Dermatologists play an important role in screening for psychiatric comorbidities in patients with vitiligo and other skin conditions. The American Association of Pediatrics recommends using screening tools such as the Pediatric Symptom Checklist-17 or the Strengths and Difficulties questionnaire for an initial psychosocial assessment of patients.31 Use of screening tools or introducing dermatological mental health screening tools may enable early identification, intervention, and prevention of mental health issues associated with vitiligo. However, there is currently no universally accepted screening tool specifically designed to comprehensively evaluate psychiatric comorbidities in vitiligo patients. Fostering collaborative relationships between dermatologists and mental health providers31,32 is crucial for optimizing treatment outcomes, alongside the development and implementation of a standardized screening tool to promptly identify psychiatric conditions and provide tailored care for both dermatological and psychological needs.

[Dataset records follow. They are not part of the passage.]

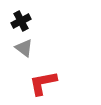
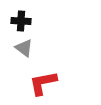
black cross: rotated 30 degrees clockwise
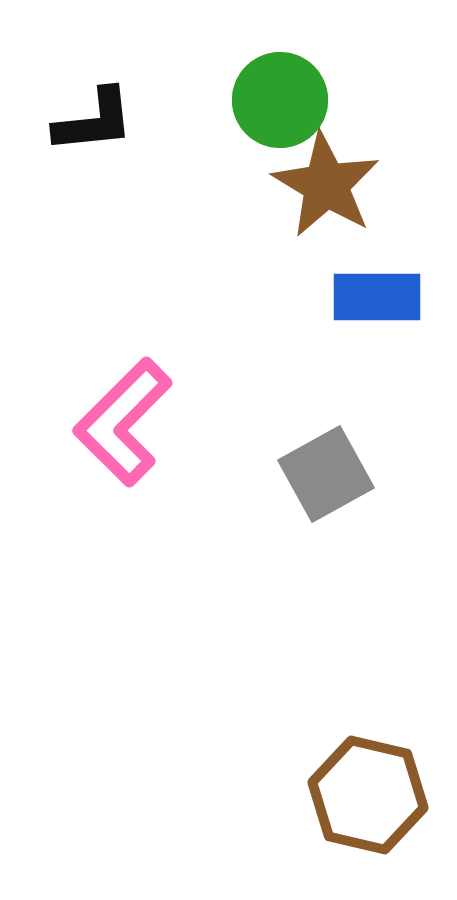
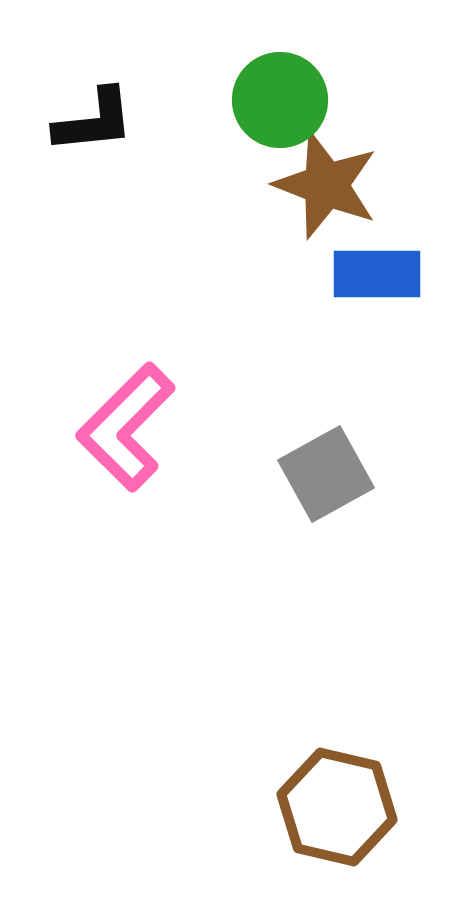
brown star: rotated 10 degrees counterclockwise
blue rectangle: moved 23 px up
pink L-shape: moved 3 px right, 5 px down
brown hexagon: moved 31 px left, 12 px down
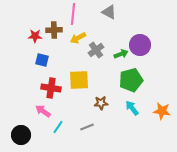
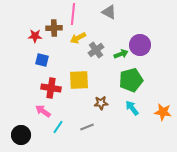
brown cross: moved 2 px up
orange star: moved 1 px right, 1 px down
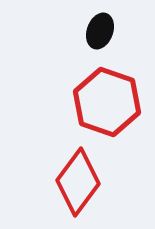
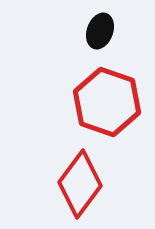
red diamond: moved 2 px right, 2 px down
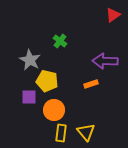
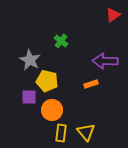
green cross: moved 1 px right
orange circle: moved 2 px left
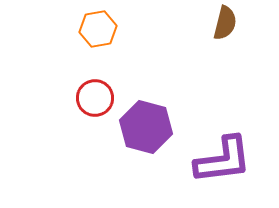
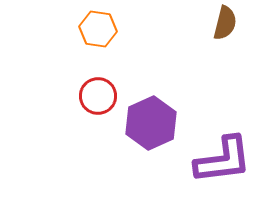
orange hexagon: rotated 18 degrees clockwise
red circle: moved 3 px right, 2 px up
purple hexagon: moved 5 px right, 4 px up; rotated 21 degrees clockwise
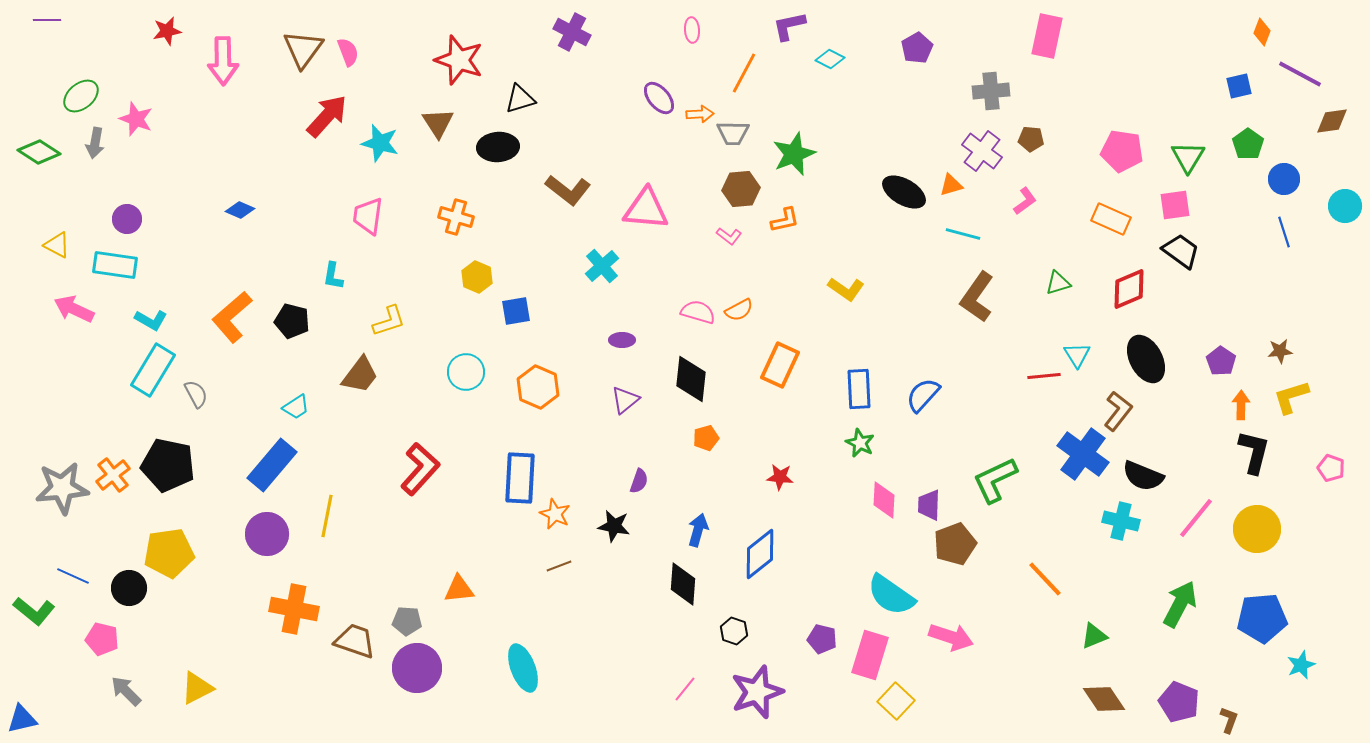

Despite the attempts to mitigate potential confounding variables in the study, several limitations exist. First, the retrospective nature of the study hinders the ability to determine a causal relationship between vitiligo and psychiatric comorbidities in pediatric patients with vitiligo, and the relatively small sample size limits the power of our study by affecting the stability of the calculated ORs. Second, diagnostic nuances among providers may exist, particularly for younger patients whose clinical presentation could be attributed to various possible psychiatric diagnoses (ie anxiety versus DBDs). Another limitation of our study is the heterogeneity of the control group, which includes patients with various chronic conditions. While this mirrors the real-world scenario where patients with vitiligo often have other chronic conditions, it may affect the external validity of our comparisons and conclusions. Lastly, the exploration of duration or efficacy of psychiatric treatment in this study was constrained by limited accessibility to documentation.
Conclusion
Our study demonstrated that vitiligo is linked to a greater prevalence of comorbid psychiatric diagnoses, including depression, DBDs, EDs, GAD, SA, and SI in pediatric African American patients compared to nonvitiligo peers. Therapeutic intervention for mental health concerns remains inadequate in this intersectional population. Pediatric dermatologists have an important role in screening for psychiatric comorbidities, and implementation of appropriate screening tools while treating vitiligo is likely to have a bidirectional positive impact. By better understanding psychiatric comorbidities of African American children with vitiligo, dermatologists can be more aware of pediatric mental health needs and provide appropriate referrals.
Conflicts of interest
None declared.
Footnotes
Drs Lee and Kim have contributed equally to this work.
Funding sources: None.
Patient consent: Not applicable.
IRB approval status: Reviewed and approved by the Biomedical Research and Assurance Information Network; approval #H-52860.